Reconnu coupable d’un meurtre commis en 1988

Kenneth Eugene Smith avait été reconnu coupable du meurtre en 1988 d’Elizabeth Dorlene Sennett, 45 ans, commandité par son mari Charles Sennett, un pasteur lourdement endetté et infidèle, pour faire croire à un cambriolage qui aurait mal tourné. Malgré le suicide du mari quelques jours plus tard, la police était remontée jusqu’aux deux meurtriers dont l’un, John Forrest Parker, avait été exécuté en 2010, comme le rappelle CBS.

Condamné à la peine de mort en 1996

Lors d’un premier procès, Kenneth Eugene Smith avait déjà été condamné à mort avant l’annulation de ce dernier en appel.
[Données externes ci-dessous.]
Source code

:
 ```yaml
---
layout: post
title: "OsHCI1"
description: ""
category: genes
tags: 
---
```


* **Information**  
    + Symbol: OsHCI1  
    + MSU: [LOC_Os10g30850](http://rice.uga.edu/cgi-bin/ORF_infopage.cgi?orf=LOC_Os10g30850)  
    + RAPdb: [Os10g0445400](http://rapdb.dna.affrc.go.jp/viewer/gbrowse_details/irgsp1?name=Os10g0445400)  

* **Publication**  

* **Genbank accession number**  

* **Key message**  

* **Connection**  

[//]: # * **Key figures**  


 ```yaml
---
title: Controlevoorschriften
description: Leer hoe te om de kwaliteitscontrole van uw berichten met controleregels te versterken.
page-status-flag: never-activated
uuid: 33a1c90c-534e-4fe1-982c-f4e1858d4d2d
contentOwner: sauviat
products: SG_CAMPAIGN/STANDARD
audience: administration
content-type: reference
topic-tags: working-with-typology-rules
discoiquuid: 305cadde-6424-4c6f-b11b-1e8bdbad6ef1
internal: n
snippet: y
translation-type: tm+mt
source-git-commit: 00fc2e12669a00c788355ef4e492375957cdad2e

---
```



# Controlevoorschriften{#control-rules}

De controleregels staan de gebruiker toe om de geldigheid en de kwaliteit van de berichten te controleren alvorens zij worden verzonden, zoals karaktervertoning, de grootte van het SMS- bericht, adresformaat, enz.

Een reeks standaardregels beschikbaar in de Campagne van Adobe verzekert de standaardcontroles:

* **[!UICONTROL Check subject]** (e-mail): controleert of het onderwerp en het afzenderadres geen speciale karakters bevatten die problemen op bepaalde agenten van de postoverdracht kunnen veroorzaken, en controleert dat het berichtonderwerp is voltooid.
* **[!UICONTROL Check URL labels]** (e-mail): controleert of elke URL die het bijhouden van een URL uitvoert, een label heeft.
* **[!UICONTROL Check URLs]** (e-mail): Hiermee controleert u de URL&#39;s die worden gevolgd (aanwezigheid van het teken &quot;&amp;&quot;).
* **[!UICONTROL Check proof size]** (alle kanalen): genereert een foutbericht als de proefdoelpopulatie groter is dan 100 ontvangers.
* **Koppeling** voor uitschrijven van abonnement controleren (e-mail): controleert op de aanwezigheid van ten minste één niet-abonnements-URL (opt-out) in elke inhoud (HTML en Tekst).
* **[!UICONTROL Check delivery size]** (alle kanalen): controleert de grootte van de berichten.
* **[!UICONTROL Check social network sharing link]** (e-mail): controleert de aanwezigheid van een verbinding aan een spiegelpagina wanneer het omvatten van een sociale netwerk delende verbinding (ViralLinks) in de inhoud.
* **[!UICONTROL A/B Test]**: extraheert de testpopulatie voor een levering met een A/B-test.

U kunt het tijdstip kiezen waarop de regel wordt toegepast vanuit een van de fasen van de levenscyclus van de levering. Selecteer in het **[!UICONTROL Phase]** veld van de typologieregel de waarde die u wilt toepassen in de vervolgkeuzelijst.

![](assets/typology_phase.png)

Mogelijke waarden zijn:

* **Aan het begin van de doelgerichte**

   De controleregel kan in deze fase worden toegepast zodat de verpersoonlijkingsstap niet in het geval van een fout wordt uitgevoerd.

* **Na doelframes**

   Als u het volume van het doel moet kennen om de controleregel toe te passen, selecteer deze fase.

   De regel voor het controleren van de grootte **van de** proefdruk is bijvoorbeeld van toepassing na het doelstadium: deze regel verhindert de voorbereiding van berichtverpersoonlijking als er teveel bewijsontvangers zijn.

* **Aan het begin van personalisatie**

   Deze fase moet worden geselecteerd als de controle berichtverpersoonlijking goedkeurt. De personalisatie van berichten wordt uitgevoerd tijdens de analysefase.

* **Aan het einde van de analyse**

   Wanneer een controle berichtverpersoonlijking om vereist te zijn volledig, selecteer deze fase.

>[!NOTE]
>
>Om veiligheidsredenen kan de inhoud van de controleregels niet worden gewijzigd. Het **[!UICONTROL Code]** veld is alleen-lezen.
À son deuxième procès en 1996, 11 des 12 jurés s’étaient prononcés pour une peine d’emprisonnement à perpétuité incompressible. Mais comme pour son complice, le juge, passant outre l’avis des jurés, l’avait condamné à la peine capitale, une possibilité existant alors dans quelques Etats mais désormais abolie.

Une première tentative échouée par injection létale

Le 17 novembre 2022, Kenneth Eugene Smith avait déjà fait l’objet d’une précédente tentative par injection létale. Le processus avait été annulé au dernier moment : les perfusions pour administrer la solution mortelle n’ayant pu être posées dans le temps légalement imparti alors que le condamné était resté attaché plusieurs heures.